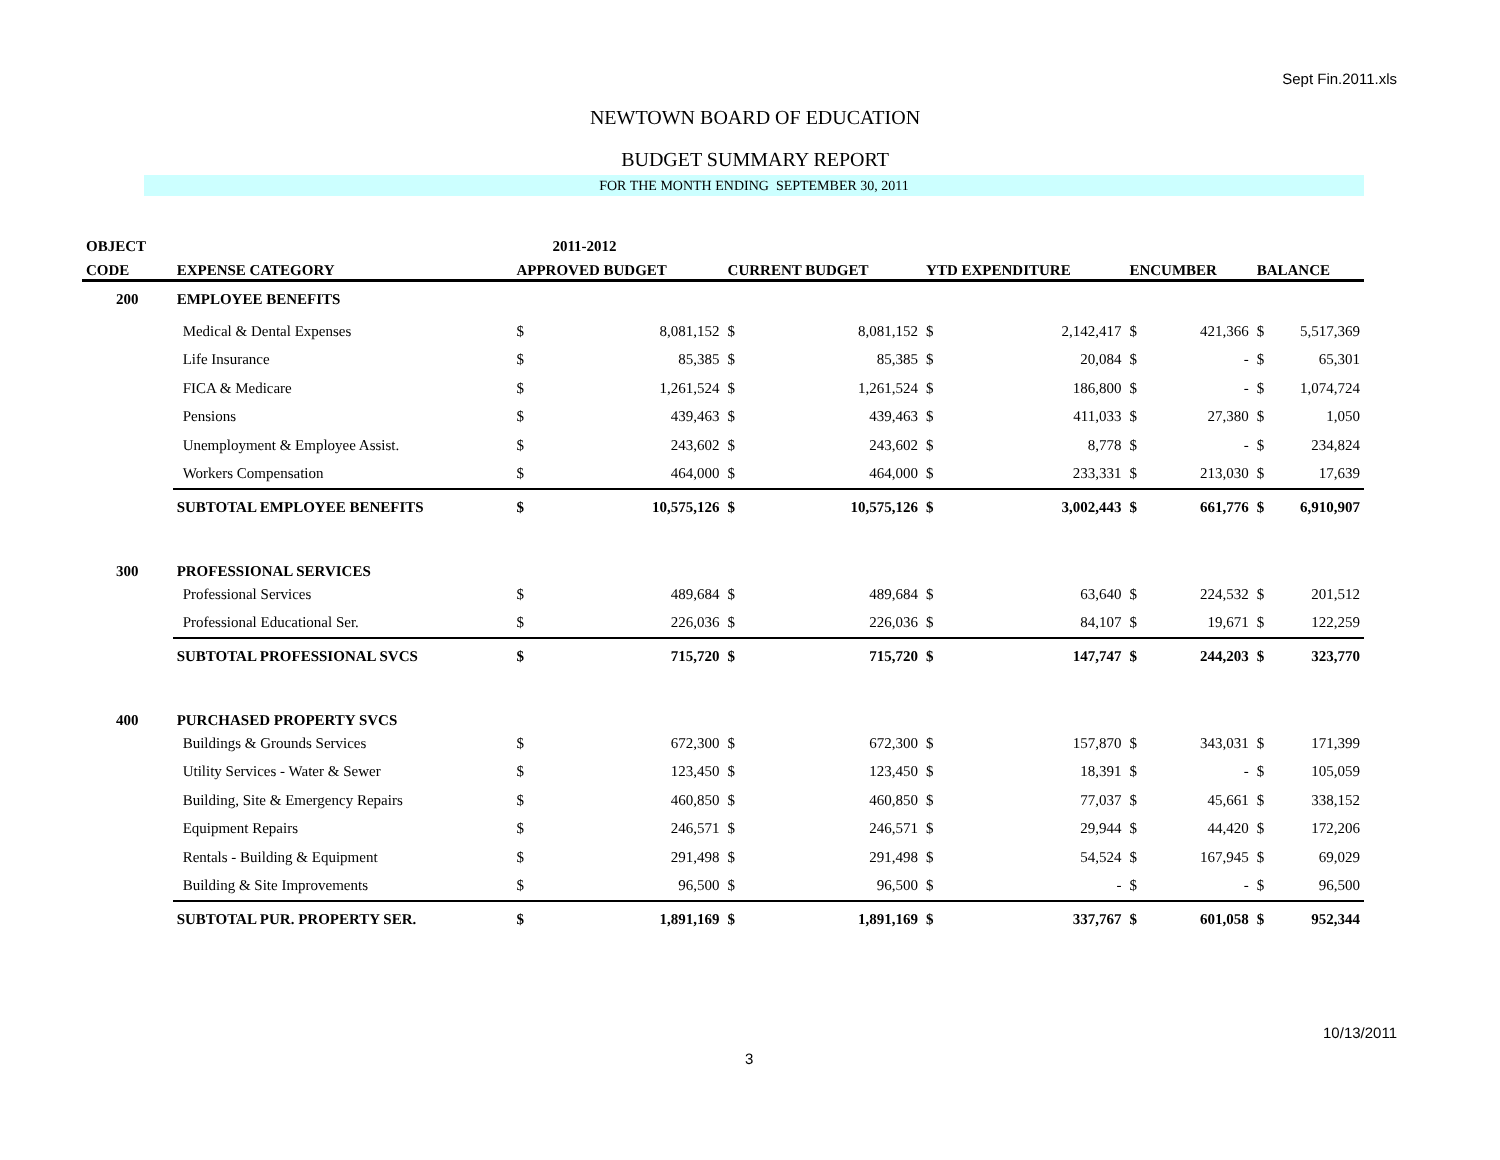Sept Fin.2011.xls
NEWTOWN BOARD OF EDUCATION
BUDGET SUMMARY REPORT
FOR THE MONTH ENDING SEPTEMBER 30, 2011
| OBJECT | | | 2011-2012 | | | | | | | | |
| --- | --- | --- | --- | --- | --- | --- | --- | --- | --- | --- | --- |
| CODE | EXPENSE CATEGORY | APPROVED BUDGET | | CURRENT BUDGET | | YTD EXPENDITURE | | ENCUMBER | | BALANCE | |
| 200 | EMPLOYEE BENEFITS | | | | | | | | | | |
| | Medical & Dental Expenses | $ | 8,081,152 | $ | 8,081,152 | $ | 2,142,417 | $ | 421,366 | $ | 5,517,369 |
| | Life Insurance | $ | 85,385 | $ | 85,385 | $ | 20,084 | $ | - | $ | 65,301 |
| | FICA & Medicare | $ | 1,261,524 | $ | 1,261,524 | $ | 186,800 | $ | - | $ | 1,074,724 |
| | Pensions | $ | 439,463 | $ | 439,463 | $ | 411,033 | $ | 27,380 | $ | 1,050 |
| | Unemployment & Employee Assist. | $ | 243,602 | $ | 243,602 | $ | 8,778 | $ | - | $ | 234,824 |
| | Workers Compensation | $ | 464,000 | $ | 464,000 | $ | 233,331 | $ | 213,030 | $ | 17,639 |
| | SUBTOTAL EMPLOYEE BENEFITS | $ | 10,575,126 | $ | 10,575,126 | $ | 3,002,443 | $ | 661,776 | $ | 6,910,907 |
| 300 | PROFESSIONAL SERVICES | | | | | | | | | | |
| | Professional Services | $ | 489,684 | $ | 489,684 | $ | 63,640 | $ | 224,532 | $ | 201,512 |
| | Professional Educational Ser. | $ | 226,036 | $ | 226,036 | $ | 84,107 | $ | 19,671 | $ | 122,259 |
| | SUBTOTAL PROFESSIONAL SVCS | $ | 715,720 | $ | 715,720 | $ | 147,747 | $ | 244,203 | $ | 323,770 |
| 400 | PURCHASED PROPERTY SVCS | | | | | | | | | | |
| | Buildings & Grounds Services | $ | 672,300 | $ | 672,300 | $ | 157,870 | $ | 343,031 | $ | 171,399 |
| | Utility Services - Water & Sewer | $ | 123,450 | $ | 123,450 | $ | 18,391 | $ | - | $ | 105,059 |
| | Building, Site & Emergency Repairs | $ | 460,850 | $ | 460,850 | $ | 77,037 | $ | 45,661 | $ | 338,152 |
| | Equipment Repairs | $ | 246,571 | $ | 246,571 | $ | 29,944 | $ | 44,420 | $ | 172,206 |
| | Rentals - Building & Equipment | $ | 291,498 | $ | 291,498 | $ | 54,524 | $ | 167,945 | $ | 69,029 |
| | Building & Site Improvements | $ | 96,500 | $ | 96,500 | $ | - | $ | - | $ | 96,500 |
| | SUBTOTAL PUR. PROPERTY SER. | $ | 1,891,169 | $ | 1,891,169 | $ | 337,767 | $ | 601,058 | $ | 952,344 |
10/13/2011
3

+ + + +

Exercise:
Exact copy, no pictures: return the entries word for word.

Answer for the task:
Sept Fin.2011.xls
NEWTOWN BOARD OF EDUCATION
BUDGET SUMMARY REPORT
FOR THE MONTH ENDING SEPTEMBER 30, 2011
| OBJECT | | | 2011-2012 | | | | | | | | |
| --- | --- | --- | --- | --- | --- | --- | --- | --- | --- | --- | --- |
| CODE | EXPENSE CATEGORY | APPROVED BUDGET | | CURRENT BUDGET | | YTD EXPENDITURE | | ENCUMBER | | BALANCE | |
| 200 | EMPLOYEE BENEFITS | | | | | | | | | | |
| | Medical & Dental Expenses | $ | 8,081,152 | $ | 8,081,152 | $ | 2,142,417 | $ | 421,366 | $ | 5,517,369 |
| | Life Insurance | $ | 85,385 | $ | 85,385 | $ | 20,084 | $ | - | $ | 65,301 |
| | FICA & Medicare | $ | 1,261,524 | $ | 1,261,524 | $ | 186,800 | $ | - | $ | 1,074,724 |
| | Pensions | $ | 439,463 | $ | 439,463 | $ | 411,033 | $ | 27,380 | $ | 1,050 |
| | Unemployment & Employee Assist. | $ | 243,602 | $ | 243,602 | $ | 8,778 | $ | - | $ | 234,824 |
| | Workers Compensation | $ | 464,000 | $ | 464,000 | $ | 233,331 | $ | 213,030 | $ | 17,639 |
| | SUBTOTAL EMPLOYEE BENEFITS | $ | 10,575,126 | $ | 10,575,126 | $ | 3,002,443 | $ | 661,776 | $ | 6,910,907 |
| 300 | PROFESSIONAL SERVICES | | | | | | | | | | |
| | Professional Services | $ | 489,684 | $ | 489,684 | $ | 63,640 | $ | 224,532 | $ | 201,512 |
| | Professional Educational Ser. | $ | 226,036 | $ | 226,036 | $ | 84,107 | $ | 19,671 | $ | 122,259 |
| | SUBTOTAL PROFESSIONAL SVCS | $ | 715,720 | $ | 715,720 | $ | 147,747 | $ | 244,203 | $ | 323,770 |
| 400 | PURCHASED PROPERTY SVCS | | | | | | | | | | |
| | Buildings & Grounds Services | $ | 672,300 | $ | 672,300 | $ | 157,870 | $ | 343,031 | $ | 171,399 |
| | Utility Services - Water & Sewer | $ | 123,450 | $ | 123,450 | $ | 18,391 | $ | - | $ | 105,059 |
| | Building, Site & Emergency Repairs | $ | 460,850 | $ | 460,850 | $ | 77,037 | $ | 45,661 | $ | 338,152 |
| | Equipment Repairs | $ | 246,571 | $ | 246,571 | $ | 29,944 | $ | 44,420 | $ | 172,206 |
| | Rentals - Building & Equipment | $ | 291,498 | $ | 291,498 | $ | 54,524 | $ | 167,945 | $ | 69,029 |
| | Building & Site Improvements | $ | 96,500 | $ | 96,500 | $ | - | $ | - | $ | 96,500 |
| | SUBTOTAL PUR. PROPERTY SER. | $ | 1,891,169 | $ | 1,891,169 | $ | 337,767 | $ | 601,058 | $ | 952,344 |
10/13/2011
3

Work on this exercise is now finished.